• _Task prompt_:
Every line from the beginning of the data through the line containing "1 x Bratara tip Pandora, placata cu" should be reproduced exactly, and no further lines should be output.
BEGIN
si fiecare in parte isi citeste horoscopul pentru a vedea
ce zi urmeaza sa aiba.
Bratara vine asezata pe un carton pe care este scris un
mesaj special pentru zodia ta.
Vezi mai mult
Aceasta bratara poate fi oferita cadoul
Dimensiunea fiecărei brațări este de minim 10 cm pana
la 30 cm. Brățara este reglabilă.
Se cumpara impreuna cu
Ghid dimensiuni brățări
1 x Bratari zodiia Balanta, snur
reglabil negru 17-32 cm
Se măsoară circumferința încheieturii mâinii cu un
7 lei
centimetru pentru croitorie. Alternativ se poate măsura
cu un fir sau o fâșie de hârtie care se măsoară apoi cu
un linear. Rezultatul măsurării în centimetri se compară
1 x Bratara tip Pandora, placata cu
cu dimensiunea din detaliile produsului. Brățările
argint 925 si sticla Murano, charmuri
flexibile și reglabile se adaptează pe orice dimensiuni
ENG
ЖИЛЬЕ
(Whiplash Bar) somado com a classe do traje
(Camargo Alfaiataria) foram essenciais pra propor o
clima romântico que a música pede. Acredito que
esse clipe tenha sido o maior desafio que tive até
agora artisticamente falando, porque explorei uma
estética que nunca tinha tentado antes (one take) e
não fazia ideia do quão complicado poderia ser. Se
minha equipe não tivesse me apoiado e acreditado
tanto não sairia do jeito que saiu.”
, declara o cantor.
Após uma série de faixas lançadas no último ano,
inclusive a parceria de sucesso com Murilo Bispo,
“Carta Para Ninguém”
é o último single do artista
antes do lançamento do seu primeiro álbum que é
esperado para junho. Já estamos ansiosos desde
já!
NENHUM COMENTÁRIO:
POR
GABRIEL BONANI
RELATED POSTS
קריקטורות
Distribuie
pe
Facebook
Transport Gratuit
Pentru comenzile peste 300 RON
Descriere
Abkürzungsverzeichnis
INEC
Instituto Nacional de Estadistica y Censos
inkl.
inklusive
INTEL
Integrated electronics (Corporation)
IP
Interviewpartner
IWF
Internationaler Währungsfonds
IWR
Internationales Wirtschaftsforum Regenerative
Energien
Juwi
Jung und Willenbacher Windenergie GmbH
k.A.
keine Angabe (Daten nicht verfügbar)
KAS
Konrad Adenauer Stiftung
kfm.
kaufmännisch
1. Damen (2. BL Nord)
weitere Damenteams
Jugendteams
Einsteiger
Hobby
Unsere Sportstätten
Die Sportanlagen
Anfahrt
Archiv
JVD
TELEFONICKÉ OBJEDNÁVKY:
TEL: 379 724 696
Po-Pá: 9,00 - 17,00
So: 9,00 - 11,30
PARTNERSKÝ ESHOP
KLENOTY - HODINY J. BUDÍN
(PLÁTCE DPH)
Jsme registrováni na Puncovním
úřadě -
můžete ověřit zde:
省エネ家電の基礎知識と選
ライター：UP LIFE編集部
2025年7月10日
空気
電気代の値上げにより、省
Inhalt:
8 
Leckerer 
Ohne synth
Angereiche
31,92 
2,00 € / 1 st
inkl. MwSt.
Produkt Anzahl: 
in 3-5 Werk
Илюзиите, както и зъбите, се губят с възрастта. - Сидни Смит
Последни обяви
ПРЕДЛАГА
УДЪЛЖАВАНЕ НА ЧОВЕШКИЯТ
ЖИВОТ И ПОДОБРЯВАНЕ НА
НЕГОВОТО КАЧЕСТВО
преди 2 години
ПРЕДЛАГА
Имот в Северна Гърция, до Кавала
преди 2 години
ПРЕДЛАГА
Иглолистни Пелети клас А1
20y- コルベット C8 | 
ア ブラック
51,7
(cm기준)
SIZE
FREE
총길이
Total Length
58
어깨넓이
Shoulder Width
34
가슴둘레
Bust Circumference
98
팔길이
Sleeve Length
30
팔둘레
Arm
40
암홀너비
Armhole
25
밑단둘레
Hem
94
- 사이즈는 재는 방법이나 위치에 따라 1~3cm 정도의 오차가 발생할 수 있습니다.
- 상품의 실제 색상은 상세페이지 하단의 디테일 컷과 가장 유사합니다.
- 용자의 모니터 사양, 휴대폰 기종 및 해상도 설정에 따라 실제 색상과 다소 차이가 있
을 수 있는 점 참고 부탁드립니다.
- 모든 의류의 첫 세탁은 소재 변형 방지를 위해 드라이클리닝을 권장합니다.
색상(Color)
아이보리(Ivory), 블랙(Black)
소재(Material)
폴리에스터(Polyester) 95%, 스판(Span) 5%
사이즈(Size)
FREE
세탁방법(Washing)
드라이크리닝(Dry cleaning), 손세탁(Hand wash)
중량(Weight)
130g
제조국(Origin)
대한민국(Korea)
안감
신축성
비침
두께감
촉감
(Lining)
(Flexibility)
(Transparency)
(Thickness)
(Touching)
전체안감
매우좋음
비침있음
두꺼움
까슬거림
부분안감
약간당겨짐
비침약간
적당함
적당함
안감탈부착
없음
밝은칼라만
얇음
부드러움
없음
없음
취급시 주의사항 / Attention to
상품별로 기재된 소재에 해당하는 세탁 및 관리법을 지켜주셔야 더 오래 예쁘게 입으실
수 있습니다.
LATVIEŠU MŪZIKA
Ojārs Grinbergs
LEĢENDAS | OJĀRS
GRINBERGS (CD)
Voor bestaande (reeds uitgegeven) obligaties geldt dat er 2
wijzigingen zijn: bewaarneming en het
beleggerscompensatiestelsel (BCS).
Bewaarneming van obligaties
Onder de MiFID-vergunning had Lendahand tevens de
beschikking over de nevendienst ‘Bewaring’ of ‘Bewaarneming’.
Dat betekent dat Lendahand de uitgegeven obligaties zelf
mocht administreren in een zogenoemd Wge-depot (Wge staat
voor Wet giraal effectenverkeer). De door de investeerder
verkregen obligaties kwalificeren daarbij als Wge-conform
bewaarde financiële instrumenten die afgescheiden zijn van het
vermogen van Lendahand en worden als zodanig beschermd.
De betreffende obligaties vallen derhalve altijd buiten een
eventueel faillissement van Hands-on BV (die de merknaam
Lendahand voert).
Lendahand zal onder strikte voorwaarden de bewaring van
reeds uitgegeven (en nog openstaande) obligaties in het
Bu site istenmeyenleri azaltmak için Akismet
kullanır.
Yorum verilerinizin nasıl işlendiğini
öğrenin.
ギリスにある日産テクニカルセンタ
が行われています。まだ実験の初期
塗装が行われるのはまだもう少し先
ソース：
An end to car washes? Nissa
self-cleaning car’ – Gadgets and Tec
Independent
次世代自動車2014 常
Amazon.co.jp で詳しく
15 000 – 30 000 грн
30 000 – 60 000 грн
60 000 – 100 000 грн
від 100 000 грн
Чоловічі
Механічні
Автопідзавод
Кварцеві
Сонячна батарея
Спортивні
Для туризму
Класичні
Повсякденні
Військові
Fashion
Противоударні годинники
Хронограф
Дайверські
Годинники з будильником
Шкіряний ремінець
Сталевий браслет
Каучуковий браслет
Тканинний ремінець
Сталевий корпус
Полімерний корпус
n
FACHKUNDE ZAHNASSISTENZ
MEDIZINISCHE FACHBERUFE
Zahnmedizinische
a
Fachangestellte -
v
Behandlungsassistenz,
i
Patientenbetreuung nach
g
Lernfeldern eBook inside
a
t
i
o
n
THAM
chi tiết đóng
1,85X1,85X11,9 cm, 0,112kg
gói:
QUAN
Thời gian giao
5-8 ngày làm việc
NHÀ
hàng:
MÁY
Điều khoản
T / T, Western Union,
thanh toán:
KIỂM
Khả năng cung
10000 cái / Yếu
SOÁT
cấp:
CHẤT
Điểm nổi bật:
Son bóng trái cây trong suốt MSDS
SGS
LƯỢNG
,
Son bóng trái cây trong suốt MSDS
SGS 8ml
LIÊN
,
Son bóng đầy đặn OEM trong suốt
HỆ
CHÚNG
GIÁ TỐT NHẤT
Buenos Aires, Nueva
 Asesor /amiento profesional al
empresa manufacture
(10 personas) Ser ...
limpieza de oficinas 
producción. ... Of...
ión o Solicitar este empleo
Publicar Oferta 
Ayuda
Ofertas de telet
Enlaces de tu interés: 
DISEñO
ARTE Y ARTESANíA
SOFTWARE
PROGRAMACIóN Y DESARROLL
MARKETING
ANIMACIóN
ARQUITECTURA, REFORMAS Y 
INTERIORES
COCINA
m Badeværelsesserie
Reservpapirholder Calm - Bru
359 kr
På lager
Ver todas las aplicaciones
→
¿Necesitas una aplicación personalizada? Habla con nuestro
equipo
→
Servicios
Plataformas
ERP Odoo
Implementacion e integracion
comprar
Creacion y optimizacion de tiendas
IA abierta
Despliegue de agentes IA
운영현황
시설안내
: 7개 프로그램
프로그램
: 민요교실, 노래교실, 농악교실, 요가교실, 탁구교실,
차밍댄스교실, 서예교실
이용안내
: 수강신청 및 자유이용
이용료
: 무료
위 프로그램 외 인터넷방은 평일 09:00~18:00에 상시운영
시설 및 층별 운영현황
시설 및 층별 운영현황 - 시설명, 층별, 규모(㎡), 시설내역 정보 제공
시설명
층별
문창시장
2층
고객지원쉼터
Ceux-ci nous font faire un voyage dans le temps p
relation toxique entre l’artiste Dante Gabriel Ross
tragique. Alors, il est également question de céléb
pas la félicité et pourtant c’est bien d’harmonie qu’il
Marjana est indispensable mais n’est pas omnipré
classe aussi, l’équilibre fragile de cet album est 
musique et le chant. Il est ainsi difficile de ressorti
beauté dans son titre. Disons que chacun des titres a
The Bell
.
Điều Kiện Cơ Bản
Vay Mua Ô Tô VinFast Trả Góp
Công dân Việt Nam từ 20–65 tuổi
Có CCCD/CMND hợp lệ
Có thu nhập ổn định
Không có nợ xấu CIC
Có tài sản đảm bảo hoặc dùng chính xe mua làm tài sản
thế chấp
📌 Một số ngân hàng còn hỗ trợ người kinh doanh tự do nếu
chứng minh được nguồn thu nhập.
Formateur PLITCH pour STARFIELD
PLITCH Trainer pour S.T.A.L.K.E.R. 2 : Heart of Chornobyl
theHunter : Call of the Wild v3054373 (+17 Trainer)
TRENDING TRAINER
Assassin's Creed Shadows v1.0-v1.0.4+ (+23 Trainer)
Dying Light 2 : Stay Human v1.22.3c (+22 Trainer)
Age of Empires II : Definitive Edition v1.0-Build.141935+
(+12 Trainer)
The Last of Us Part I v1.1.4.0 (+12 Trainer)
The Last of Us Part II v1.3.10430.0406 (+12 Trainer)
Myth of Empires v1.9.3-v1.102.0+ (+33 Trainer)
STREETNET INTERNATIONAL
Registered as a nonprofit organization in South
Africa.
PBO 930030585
END
• _Finished exercise_:
si fiecare in parte isi citeste horoscopul pentru a vedea
ce zi urmeaza sa aiba.
Bratara vine asezata pe un carton pe care este scris un
mesaj special pentru zodia ta.
Vezi mai mult
Aceasta bratara poate fi oferita cadoul
Dimensiunea fiecărei brațări este de minim 10 cm pana
la 30 cm. Brățara este reglabilă.
Se cumpara impreuna cu
Ghid dimensiuni brățări
1 x Bratari zodiia Balanta, snur
reglabil negru 17-32 cm
Se măsoară circumferința încheieturii mâinii cu un
7 lei
centimetru pentru croitorie. Alternativ se poate măsura
cu un fir sau o fâșie de hârtie care se măsoară apoi cu
un linear. Rezultatul măsurării în centimetri se compară
1 x Bratara tip Pandora, placata cu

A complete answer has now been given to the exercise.